Subject | Re: [firebird-support] Gbak and indexes |
---|---|
Author | Hugo Eyng |
Post date | 2016-02-25T18:50:34Z |
Hello Ann.
Very good. Thank you.
Hugo
Very good. Thank you.
Hugo
Em 25/02/2016 13:47, Ann Harrison
aharrison@... [firebird-support] escreveu:
Someone on a different forum asked whether gbak restores wouldn't be faster if gbak backed up indexes so it didn't have to rebuild them. The writer wanted the
clean-up and compaction that a gbak backup and restore provides, but not thetime spent retrieving records, sorting, and rebuilding indexes.
There's a problem with that. An old index is of absolutely no use in a restored database exactly because records are in different places. The index contains the physical location of records. Change the location, invalidate the index. That's the short answer.
The longer answer:
An index contains a key value and a "record id" also called a db-key.
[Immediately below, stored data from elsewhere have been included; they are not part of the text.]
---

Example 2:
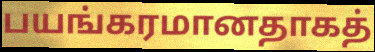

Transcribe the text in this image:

பயங்கரமானதாகத்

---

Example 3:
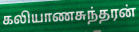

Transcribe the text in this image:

கலியாணசுந்தரன்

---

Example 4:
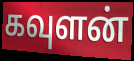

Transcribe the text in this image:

கவுளன்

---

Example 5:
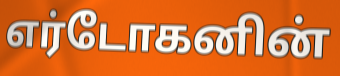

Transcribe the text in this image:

எர்டோகனின்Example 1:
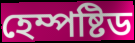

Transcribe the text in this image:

হেম্পষ্টিড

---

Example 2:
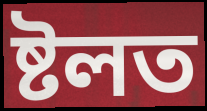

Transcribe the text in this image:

ষ্টলত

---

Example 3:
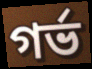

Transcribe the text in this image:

গৰ্ভ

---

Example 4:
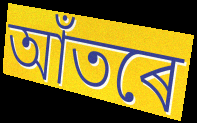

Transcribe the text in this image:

When an index search finds an acceptable approximation of the value desired, it uses the db-key to find the corresponding record.
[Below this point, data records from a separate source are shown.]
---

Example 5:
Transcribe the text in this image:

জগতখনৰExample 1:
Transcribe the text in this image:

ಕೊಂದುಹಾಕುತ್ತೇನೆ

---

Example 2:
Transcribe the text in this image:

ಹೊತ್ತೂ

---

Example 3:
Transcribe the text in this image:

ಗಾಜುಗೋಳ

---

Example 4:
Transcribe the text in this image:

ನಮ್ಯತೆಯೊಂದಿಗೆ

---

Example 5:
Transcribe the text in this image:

(It's actually more complicated than that, and depends on whether the index is being used to optimize a sort, but in the end, an index search finds a db-key and uses it to find a record.)
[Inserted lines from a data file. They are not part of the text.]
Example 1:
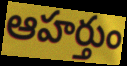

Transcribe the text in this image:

ఆహర్తుం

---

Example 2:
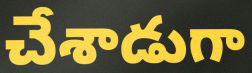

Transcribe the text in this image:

చేశాడుగా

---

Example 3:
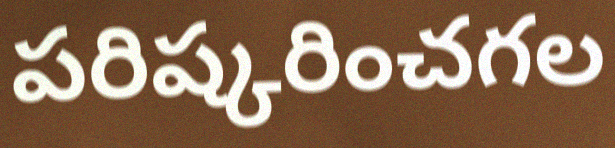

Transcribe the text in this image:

పరిష్కరించగల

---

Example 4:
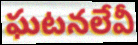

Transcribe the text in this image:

ఘటనలేవీ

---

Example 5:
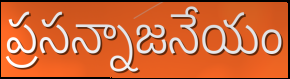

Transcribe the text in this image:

ప్రసన్నాజనేయం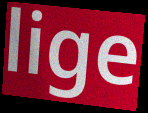
ligeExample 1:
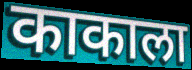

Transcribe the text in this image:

काकाला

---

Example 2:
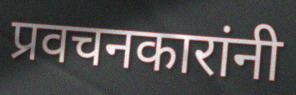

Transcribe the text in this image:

प्रवचनकारांनी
What's in a db-key? Three things: a pointer page sequence number, and offset into the pointer page, and an index offset on the data page. A pointer page is a part of the structure of a table that's not visible outside the database. It's simply a page that contains a vector of page numbers. Those page numbers belong to the data pages in the table. The RDB$PAGES table contains the sequence number and page number of pointer pages for all tables, among other things. After a table has been referenced, the pointer page information is kept in memory. The pointer page may be in cache or Firebird may need to read it from disk.
With the pointer page in its virtual hand, Firebird reads the page number at the offset indicated by the db-key to get the page number of the appropriate data page and finds the data page in cache or on disk. The offset on the data page in the db-key is an indirect pointer to the record. Each data page has an index to the records on it containing the actual offset and length of the record, so a page can be reorganized without changing the db-keys of the records on it.
A gbak restore creates a new database and populates it with the data it backed up from the old database. Records will be stored on different pages and at different offsets. Pages that were part of one table in the old database may be part of a different table or some other structure in the new database.
Gbak restore could be made faster if Firebird recognized at a commit that the transaction created several indexes on the same table and built all the indexes in parallel rather than reading the table for each index, but using an old index in a new database is not a good idea.
Good luck,
Ann
-- Atenciosamente, Hugo Eyng